Abigail Klein Leichman
October 21, 2015

A capacity crowd of 170 business executives, investors and policymakers from Israel and California gathered on October 14 at Google’s Israeli headquarters in Tel Aviv for the official kick-off of the Israel-California Green-Tech Partnership, a new initiative to leverage Israeli and American knowhow in combatting California’s drought crisis.

“Just over five years ago, Israel had fears of turning on the tap and no water coming out. In just a few years, Israel has innovated its way to becoming the world leader on water innovation,” says cofounder Ashleigh Talberth, CEO of the Israeli consulting firm @GreenTECH and previously active in clean-tech think tank Next Generation in the San Francisco Bay area and the US Green Building Council’s Northern California Chapter.

“California is in a serious water crisis, with projections for the drought to go from bad to worse,” she continues. “The time has come for Israel and California — the world’s leading hubs for startups and green-tech — to band together and do what they do best: innovate and trail-blaze forward, and lead the world by example.”

Ashleigh Talberth, a cofounder of the Israel-California Green-Tech Partnership. Photo: courtesy
Ashleigh Talberth, a cofounder of the Israel-California Green-Tech Partnership. Photo: courtesy

The launch coincided with the conclusion of Watec, the international Water Technology & Environment Control Exhibition and Conference held biannually in Tel Aviv. Highlights of Google’s water-tech innovations at its Israeli and California campuses were presented at the kick-off.

“Drought in California presents us with a problem that Israel has faced for a long time. It makes me hopeful that bright people there have made innovation a part of their response,” said former US Secretary of State George Shultz in a statement about the new partnership.

“Meeting our water needs will take similarly bright people here and throughout the rest of the United States coming together to understand their experiences and to work out novel answers. I am optimistic that California-Israel collaboration can result in such solutions.”

For the past year, a range of Israeli technologists, entrepreneurs and academics already have been helping California find solutions for its water emergency.

Most recently, Los Angeles and Beverly Hills authorized new task forces and initiatives for joint projects with Israel on many aspects of managing the water crisis.

Why Israel can help

However, Talberth says the Israel-California Green-Tech Partnership is the first industry-driven initiative to arise from California Governor Jerry Brown’s memorandum of understanding last year aimed at promoting water and green-tech collaboration with Israel.

Seth Siegel’s new book Let There Be Water explains why Israel has earned a reputation as the go-to country for water innovation. Seawater desalination, reuse of treated sewage for agriculture, leak-alert software and computerized drip irrigation are among the many reasons.

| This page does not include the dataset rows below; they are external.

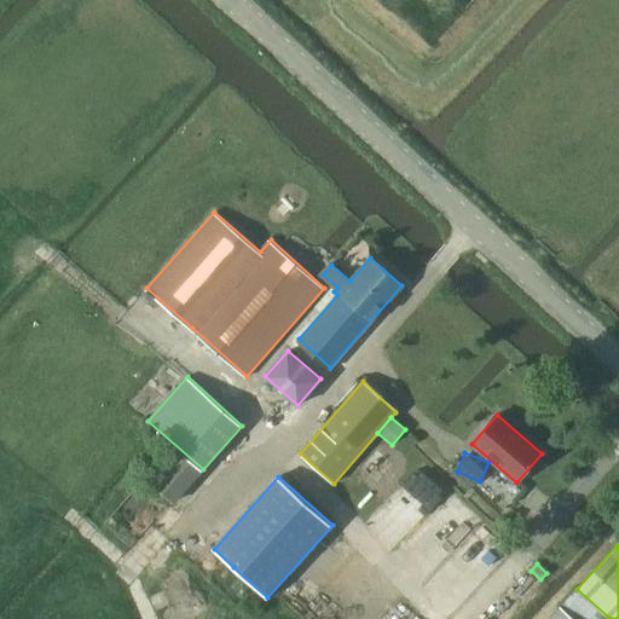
[(548,618),(572,618),(560,607),(548,618)]
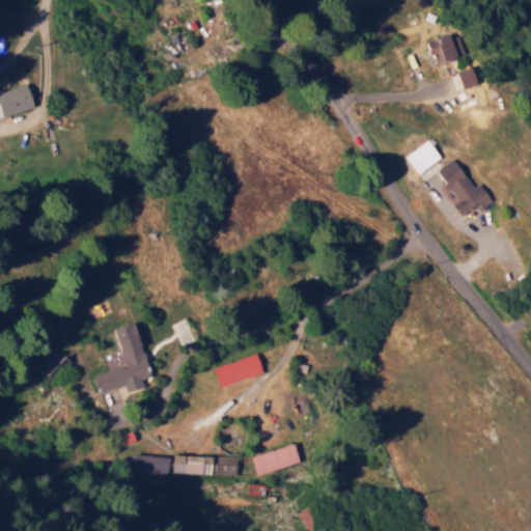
[(432,63),(455,56),(448,32),(425,39),(432,63)]
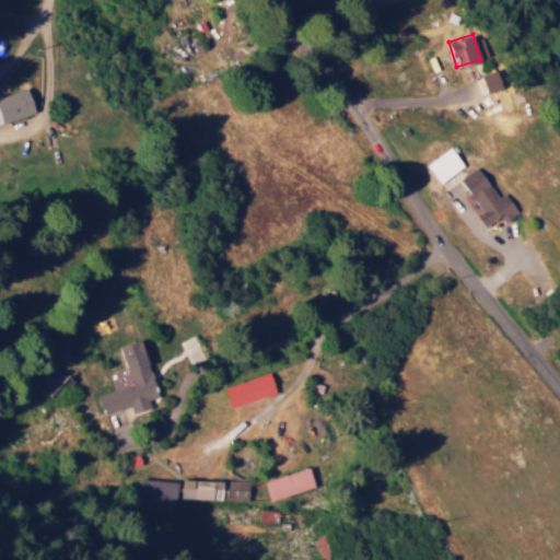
[(488,95),(503,90),(498,73),(481,78),(488,95)]
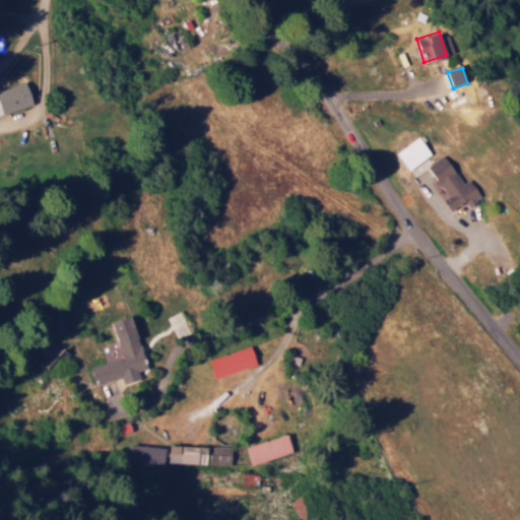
[(431,153),(418,136),(395,151),(407,170),(431,153)]
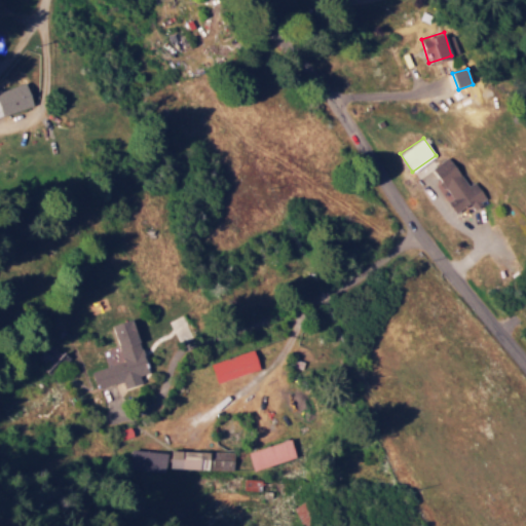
[(431,168),(452,198),(447,201),(455,213),(470,202),(473,208),(486,198),(474,181),(467,185),(448,156),(431,168)]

More than half of the water flowing to Israeli households, farms and industries is now produced at desalination plants. Israel recycles 86 percent of its wastewater, while California recycles about 13% and the United States as a whole recycles just 1%. Israel’s average consumption of water per person per year is 90 cubic meters; Californians currently use almost twice as much (170 cubic meters).

US Environmental Protection Agency Achievement Award winner Talberth says the Israel-California Green-Tech Partnership “will strengthen thought leadership, business, investment, entrepreneurship and trade relations between the business communities of California and Israel. Green-tech areas of focus may also include energy, electric vehicles, green building, and climate issues.”

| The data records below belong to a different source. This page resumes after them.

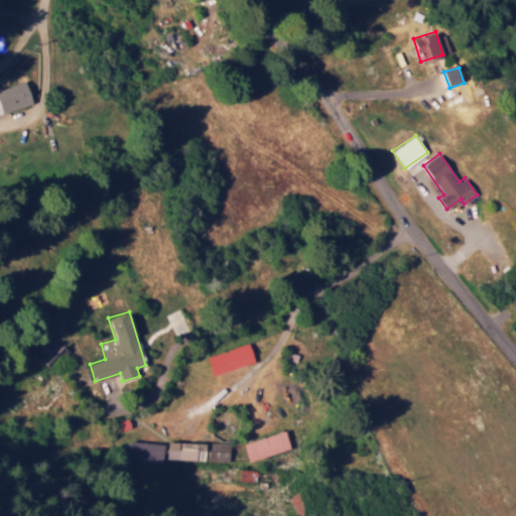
[(255,362),(248,343),(207,356),(213,376),(255,362)]
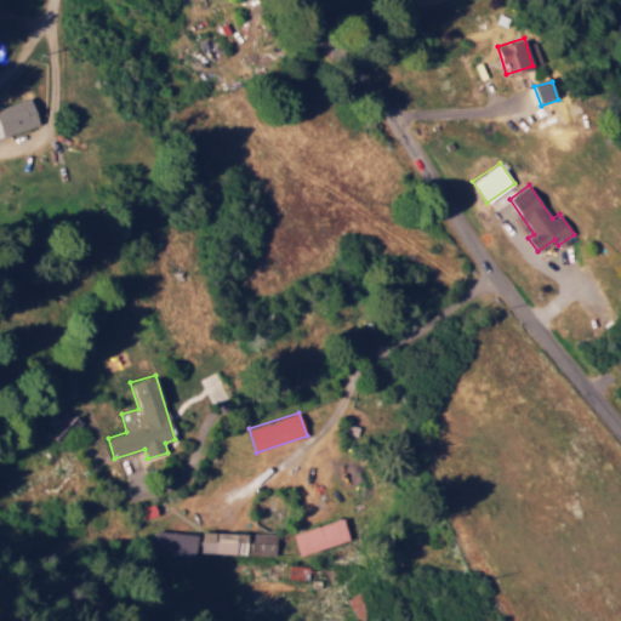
[(349,540),(343,518),(291,533),(298,554),(349,540)]
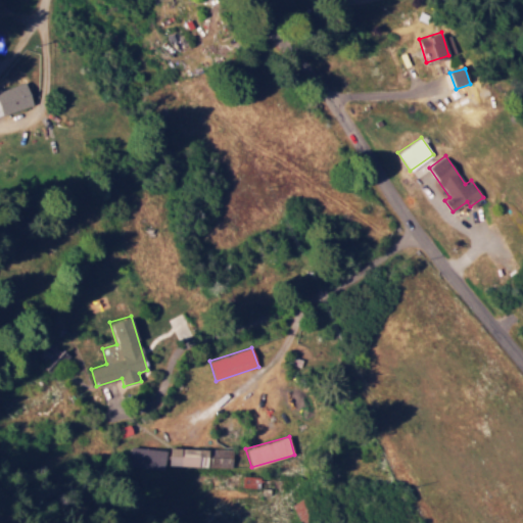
[(128,466),(164,468),(165,448),(129,446),(128,466)]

The partnership will sponsor a new blog, “Israel-icon Valley,” which will cover cutting-edge green-tech innovation at the intersection of Israel and Silicon Valley. The founders plan to sponsor events, summits and delegations of startups and venture capitalists between Israel and California.

“A new Israel-California partnership to address today’s water crisis sweeping the American West is not only logical for this region and this country — it is vital,” said cofounder Mark Donig of the UC Berkeley School of Law. “We can create a model to show how international cooperation can meet the world’s most pressing — and most rapidly expanding — environmental challenges of our time.”

In addition to Donig and Talberth, the partnership’s steering committee includes David Arfin, CEO of First Energy Finance; Jonathan Axelrad, partner in the global law firm DLA Piper; Gil Abrams and Harold Wienerof Terra Venture Partners; Avi Feldman, CEO of renewable energy investment firm Capital Nature; Google eTeam design and construction integrator Andreas Gyr; Jack Levy, Israel Cleantech Ventures partner and founder; Aaron Tartakovsky, cofounder of Epic CleanTec; Roy Wiesner, CEO of Hutchison Kinrot ; Lyuba Wolf of ChargePoint; and Glenn Yago, senior director of the Milken Innovation Center at the Jerusalem Institute for Israel Studies.